▸ **Records for this task**:
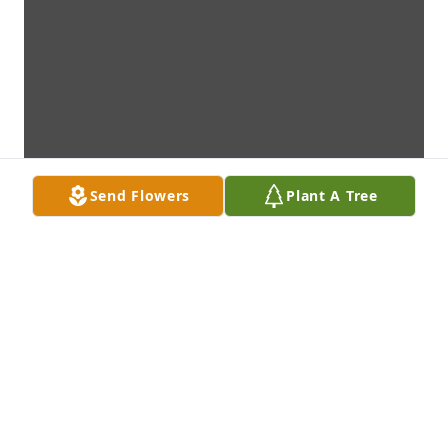
Send Flowers
Plant A Tree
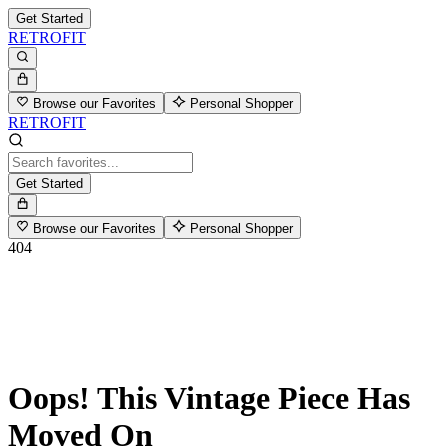
Get Started
RETROFIT
Browse our Favorites
Personal Shopper
RETROFIT
Get Started
Browse our Favorites
Personal Shopper
404
Oops! This Vintage Piece Has
Moved On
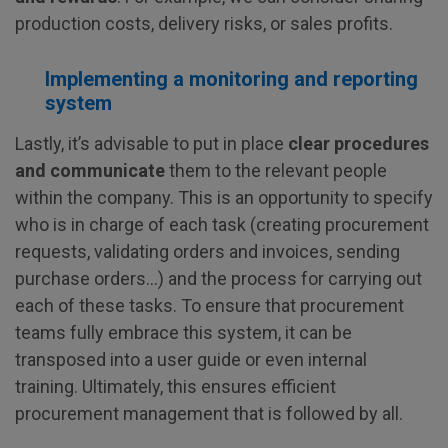
production costs, delivery risks, or sales profits.
Implementing a monitoring and reporting
system
Lastly, it’s advisable to put in place
clear procedures
and communicate
them to the relevant people
within the company. This is an opportunity to specify
who is in charge of each task (creating procurement
requests, validating orders and invoices, sending
purchase orders…) and the process for carrying out
each of these tasks. To ensure that procurement
teams fully embrace this system, it can be
transposed into a user guide or even internal
training. Ultimately, this ensures efficient
procurement management that is followed by all.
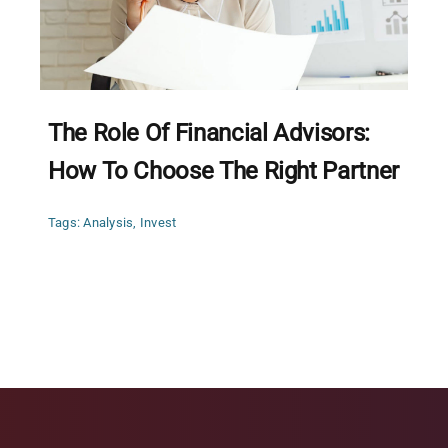
The Role Of Financial Advisors:
How To Choose The Right Partner
Tags:
Analysis
,
Invest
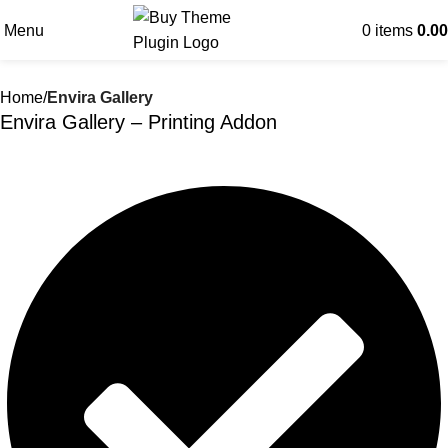
Menu
0
items
0.00
Home
Envira Gallery
Envira Gallery – Printing Addon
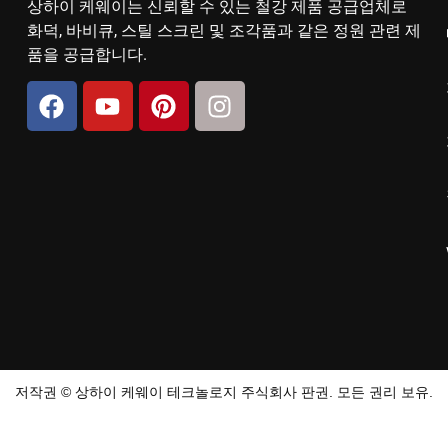
상하이 케웨이는 신뢰할 수 있는 철강 제품 공급업체로
화덕, 바비큐, 스틸 스크린 및 조각품과 같은 정원 관련 제
품을 공급합니다.
저작권 © 상하이 케웨이 테크놀로지 주식회사 판권. 모든 권리 보유.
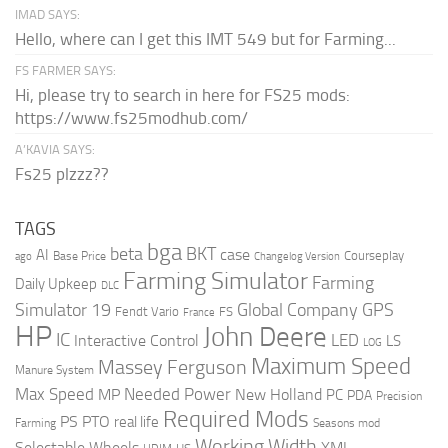
IMAD SAYS:
Hello, where can I get this IMT 549 but for Farming...
FS FARMER SAYS:
Hi, please try to search in here for FS25 mods:
https://www.fs25modhub.com/
A’KAVIA SAYS:
Fs25 plzzz??
TAGS
bga
beta
BKT
case
AI
Courseplay
Base Price
ago
Changelog Version
Farming Simulator
Farming
Daily Upkeep
DLC
Global Company
GPS
Simulator 19
Fendt Vario
FS
France
HP
John Deere
IC
LED
Interactive Control
LS
LOG
Maximum Speed
Massey Ferguson
Manure System
Max Speed
Needed Power
MP
New Holland
PC
PDA
Precision
Required Mods
PS
PTO
real life
Farming
Seasons mod
Working Width
Selectable Wheels
XML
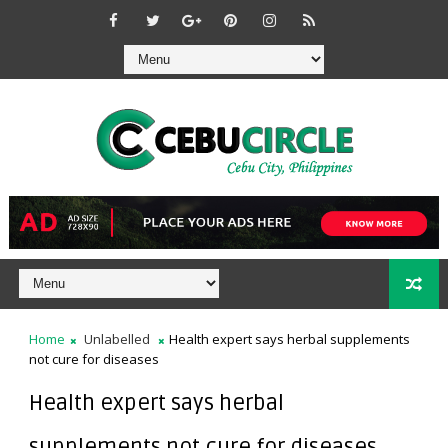
Home
Unlabelled
Health expert says herbal supplements
not cure for diseases
Health expert says herbal
supplements not cure for diseases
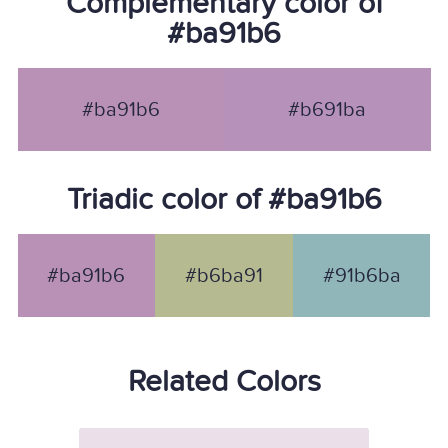
Complementary color of
#ba91b6
#ba91b6
#b691ba
Triadic color of #ba91b6
#ba91b6
#b6ba91
#91b6ba
Related Colors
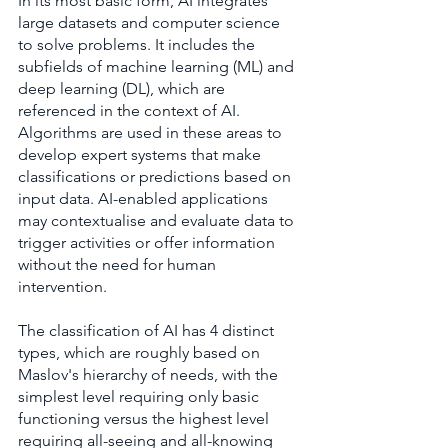
In its most basic form, AI integrates 
large datasets and computer science 
to solve problems. It includes the 
subfields of machine learning (ML) and 
deep learning (DL), which are 
referenced in the context of AI. 
Algorithms are used in these areas to 
develop expert systems that make 
classifications or predictions based on 
input data. AI-enabled applications 
may contextualise and evaluate data to 
trigger activities or offer information 
without the need for human 
intervention.
The classification of AI has 4 distinct 
types, which are roughly based on 
Maslov's hierarchy of needs, with the 
simplest level requiring only basic 
functioning versus the highest level 
requiring all-seeing and all-knowing 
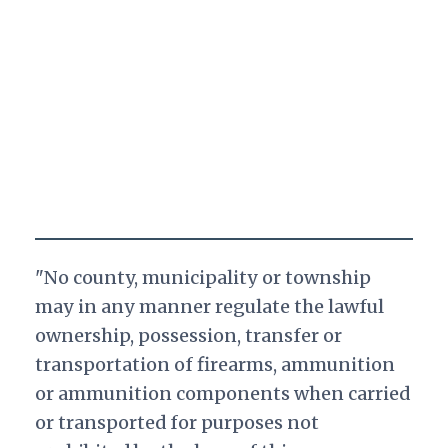
"No county, municipality or township
may in any manner regulate the lawful
ownership, possession, transfer or
transportation of firearms, ammunition
or ammunition components when carried
or transported for purposes not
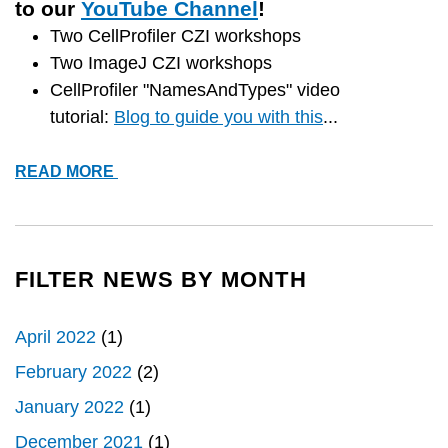
to our
YouTube Channel
!
Two CellProfiler CZI workshops
Two ImageJ CZI workshops
CellProfiler "NamesAndTypes" video
tutorial:
Blog to guide you with this
...
*NEW*
READ MORE
VIDEO
TUTORIALS
FILTER NEWS BY MONTH
April 2022
(1)
February 2022
(2)
January 2022
(1)
December 2021
(1)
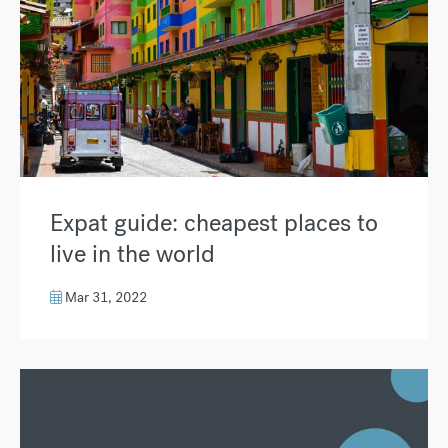
Expat guide: cheapest places to
live in the world
Mar 31, 2022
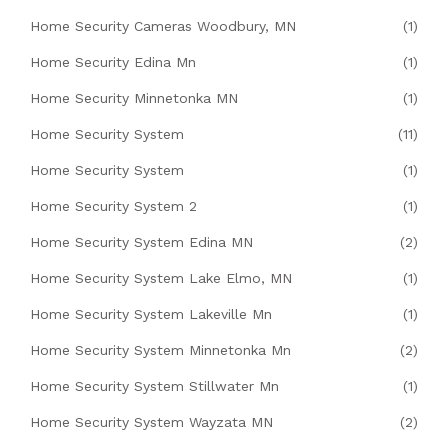
Home Security Cameras Woodbury, MN
(1)
Home Security Edina Mn
(1)
Home Security Minnetonka MN
(1)
Home Security System
(11)
Home Security System
(1)
Home Security System 2
(1)
Home Security System Edina MN
(2)
Home Security System Lake Elmo, MN
(1)
Home Security System Lakeville Mn
(1)
Home Security System Minnetonka Mn
(2)
Home Security System Stillwater Mn
(1)
Home Security System Wayzata MN
(2)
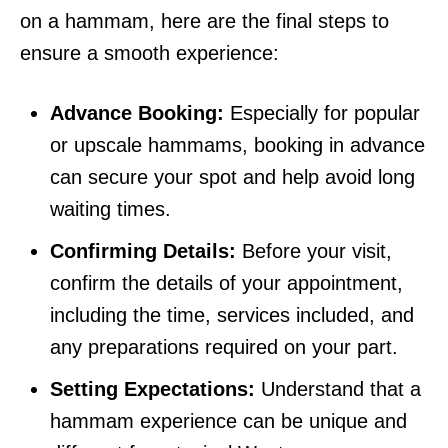
on a hammam, here are the final steps to
ensure a smooth experience:
Advance Booking:
Especially for popular
or upscale hammams, booking in advance
can secure your spot and help avoid long
waiting times.
Confirming Details:
Before your visit,
confirm the details of your appointment,
including the time, services included, and
any preparations required on your part.
Setting Expectations:
Understand that a
hammam experience can be unique and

▸ **What needs to be done**: Give all the rows again with "Personal Shopper" changed to "Style Advisor" everywhere and nothing else altered, leaving out the pictures.

▸ **Response box**:
Send Flowers
Plant A Tree
Get Started
RETROFIT
Browse our Favorites
Style Advisor
RETROFIT
Get Started
Browse our Favorites
Style Advisor
404
Oops! This Vintage Piece Has
Moved On
production costs, delivery risks, or sales profits.
Implementing a monitoring and reporting
system
Lastly, it’s advisable to put in place
clear procedures
and communicate
them to the relevant people
within the company. This is an opportunity to specify
who is in charge of each task (creating procurement
requests, validating orders and invoices, sending
purchase orders…) and the process for carrying out
each of these tasks. To ensure that procurement
teams fully embrace this system, it can be
transposed into a user guide or even internal
training. Ultimately, this ensures efficient
procurement management that is followed by all.
The Role Of Financial Advisors:
How To Choose The Right Partner
Tags:
Analysis
,
Invest
Menu
0
items
0.00
Home
Envira Gallery
Envira Gallery – Printing Addon
상하이 케웨이는 신뢰할 수 있는 철강 제품 공급업체로
화덕, 바비큐, 스틸 스크린 및 조각품과 같은 정원 관련 제
품을 공급합니다.
저작권 © 상하이 케웨이 테크놀로지 주식회사 판권. 모든 권리 보유.
IMAD SAYS:
Hello, where can I get this IMT 549 but for Farming...
FS FARMER SAYS:
Hi, please try to search in here for FS25 mods:
https://www.fs25modhub.com/
A’KAVIA SAYS:
Fs25 plzzz??
TAGS
bga
beta
BKT
case
AI
Courseplay
Base Price
ago
Changelog Version
Farming Simulator
Farming
Daily Upkeep
DLC
Global Company
GPS
Simulator 19
Fendt Vario
FS
France
HP
John Deere
IC
LED
Interactive Control
LS
LOG
Maximum Speed
Massey Ferguson
Manure System
Max Speed
Needed Power
MP
New Holland
PC
PDA
Precision
Required Mods
PS
PTO
real life
Farming
Seasons mod
Working Width
Selectable Wheels
XML
Home
Unlabelled
Health expert says herbal supplements
not cure for diseases
Health expert says herbal
supplements not cure for diseases
Complementary color of
#ba91b6
#ba91b6
#b691ba
Triadic color of #ba91b6
#ba91b6
#b6ba91
#91b6ba
Related Colors
In its most basic form, AI integrates 
large datasets and computer science 
to solve problems. It includes the 
subfields of machine learning (ML) and 
deep learning (DL), which are 
referenced in the context of AI. 
Algorithms are used in these areas to 
develop expert systems that make 
classifications or predictions based on 
input data. AI-enabled applications 
may contextualise and evaluate data to 
trigger activities or offer information 
without the need for human 
intervention.
The classification of AI has 4 distinct 
types, which are roughly based on 
Maslov's hierarchy of needs, with the 
simplest level requiring only basic 
functioning versus the highest level 
requiring all-seeing and all-knowing 
"No county, municipality or township
may in any manner regulate the lawful
ownership, possession, transfer or
transportation of firearms, ammunition
or ammunition components when carried
or transported for purposes not
to our
YouTube Channel
!
Two CellProfiler CZI workshops
Two ImageJ CZI workshops
CellProfiler "NamesAndTypes" video
tutorial:
Blog to guide you with this
...
*NEW*
READ MORE
VIDEO
TUTORIALS
FILTER NEWS BY MONTH
April 2022
(1)
February 2022
(2)
January 2022
(1)
December 2021
(1)
Expat guide: cheapest places to
live in the world
Mar 31, 2022
Home Security Cameras Woodbury, MN
(1)
Home Security Edina Mn
(1)
Home Security Minnetonka MN
(1)
Home Security System
(11)
Home Security System
(1)
Home Security System 2
(1)
Home Security System Edina MN
(2)
Home Security System Lake Elmo, MN
(1)
Home Security System Lakeville Mn
(1)
Home Security System Minnetonka Mn
(2)
Home Security System Stillwater Mn
(1)
Home Security System Wayzata MN
(2)
on a hammam, here are the final steps to
ensure a smooth experience:
Advance Booking:
Especially for popular
or upscale hammams, booking in advance
can secure your spot and help avoid long
waiting times.
Confirming Details:
Before your visit,
confirm the details of your appointment,
including the time, services included, and
any preparations required on your part.
Setting Expectations:
Understand that a
hammam experience can be unique and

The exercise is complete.